Орхан метнулся вдоль узкого коридора, проскочил в открытую дверь, захлопнул ее за собой и быстро задвинул засов. В дверь тут же застучали кулаки врагов. Вскоре грохот стих, послышались приглушенные железом возбужденные голоса. Похоже, монах успел выдать его.

Принц затравленно оглянулся. Комната, в которой он оказался, была маленькой и тесной. В углу лежала куча соломы, помятый шлем, две алебарды и заплесневелые ломти хлеба, оставленные по-видимому отдыхающей сменой стражи. На противоположной от двери стене зиял проем, большой, в половину человеческого роста бойницы, забранной тяжелой железной решеткой. Принц приблизился к амбразуре, откинул засов решетки и распахнул ее.

С головокружительной высоты перед ним предстала скорбная картина. Весь берег был окутан дымом. Маленькие, словно игрушечные, галеры быстро плыли вдоль залива, а на пристани и на берегу метались фигурки людей, в жестах отчаяния протягивающие руки к удаляющимся кораблям.

Орхану на какое-то мгновение привиделась на борту одной из галер сутулая фигура мегадуки, тревожно вглядывающегося в толпу в поисках затерявшегося там принца. Но нет, то был, конечно же, всего лишь обман зрения.

Удары в дверь послышались реже, но сильнее. По-видимому, турки принялись сокрушать преграду чем-то тяжелым, молотом или булавой.
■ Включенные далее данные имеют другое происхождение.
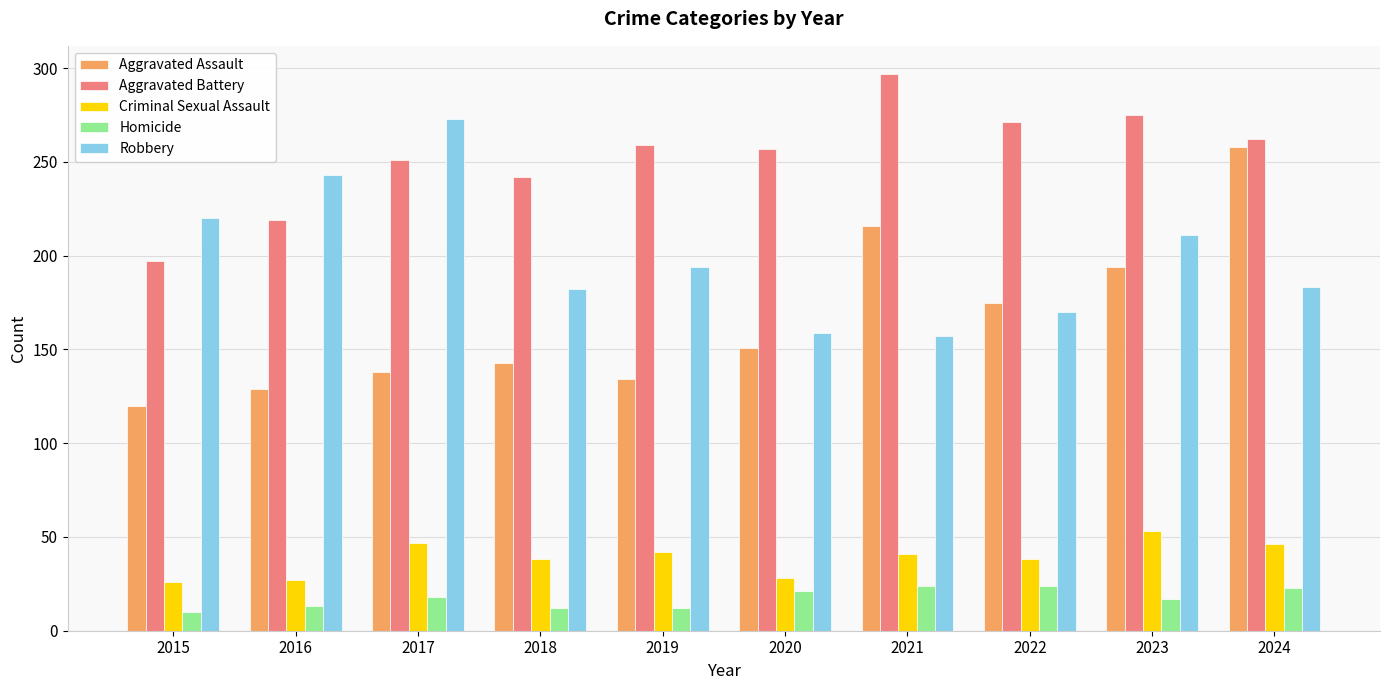

At which category is the sum across all series the highest?

2024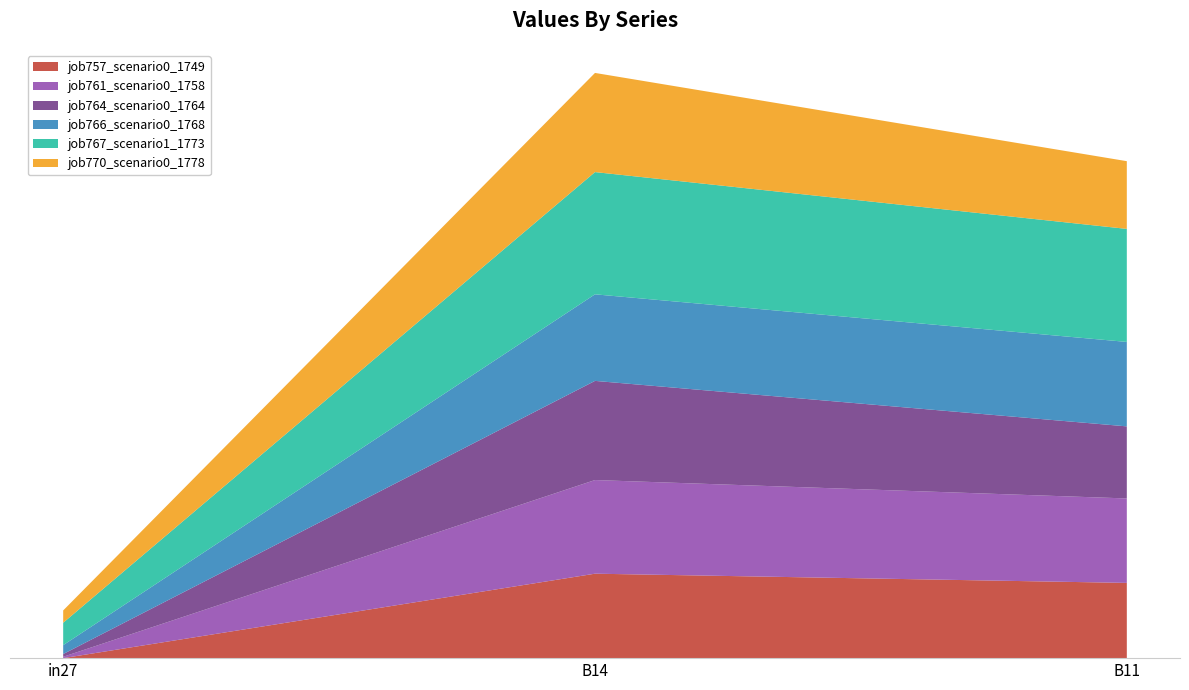

Reading left to right, list all the values displayed in this chart.

job757_scenario0_1749: 0.0	0.4	0.3
job761_scenario0_1758: 0.0	0.4	0.4
job764_scenario0_1764: 0.0	0.4	0.3
job766_scenario0_1768: 0.0	0.4	0.4
job767_scenario1_1773: 0.1	0.5	0.5
job770_scenario0_1778: 0.1	0.4	0.3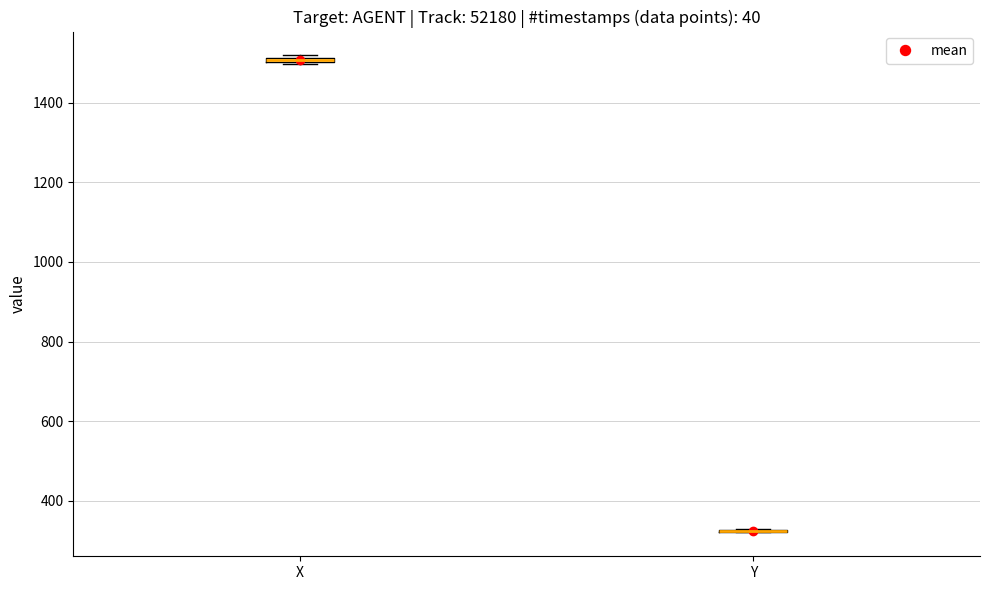

Where is the lower edge of the box for X on the y-axis? The values are not printed on the chart, so give them approximately, as read against the axis.

1500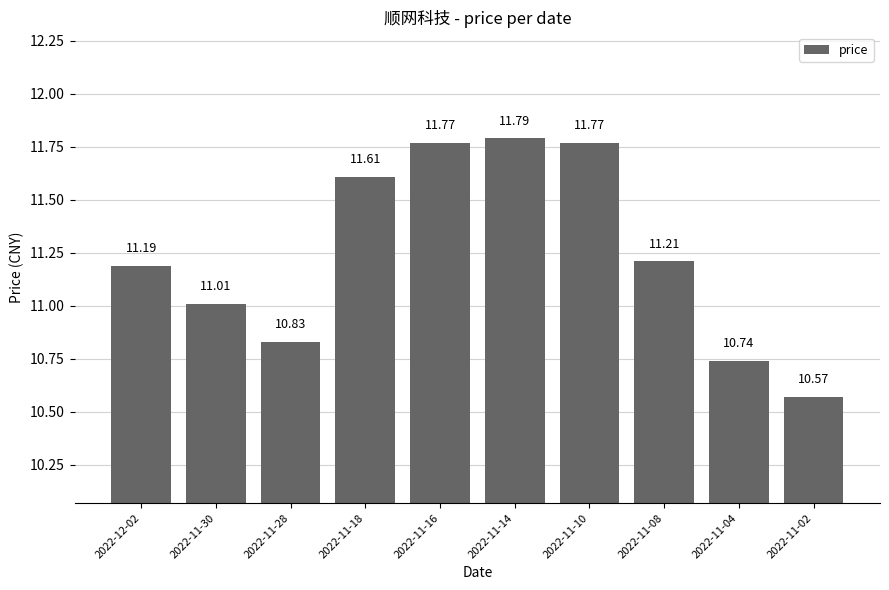

The value at 2022-11-04 is 10.7. True or false?

True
Орхан продолжал стоять у бойницы, полной грудью вдыхая свежий морской воздух. Его взгляд бездумно скользил по густым, удивительно белым и пушистым облакам, неторопливо плывущим в безбрежно-голубом пространстве неба.

— Птицы…., - прошептал он вдруг, увидев стремительно несущуюся в высоте крикливую стаю чижей.

— Возьмите, возьмите меня с собой…. Я хочу быть как вы…. улететь, унестись прочь от этого дикого злобного мира…., - бормотал Орхан, раскачиваясь из стороны в сторону.

И в мгновение, когда дверь просела под ударами извне, он сделал быстрое движение и перекинул ноги за край амбразуры.

— Я — птица….! — во всю мочь легких выкрикнул он и взмахнув руками, выбросился наружу.

— Я лечу-у-….! — ликующе звенело него в ушах, когда он с распахнутыми, развевающимися полами сутаны, похожий на огромного подстреленного ворона, камнем падал вниз, на скалистые уступы подножия башни.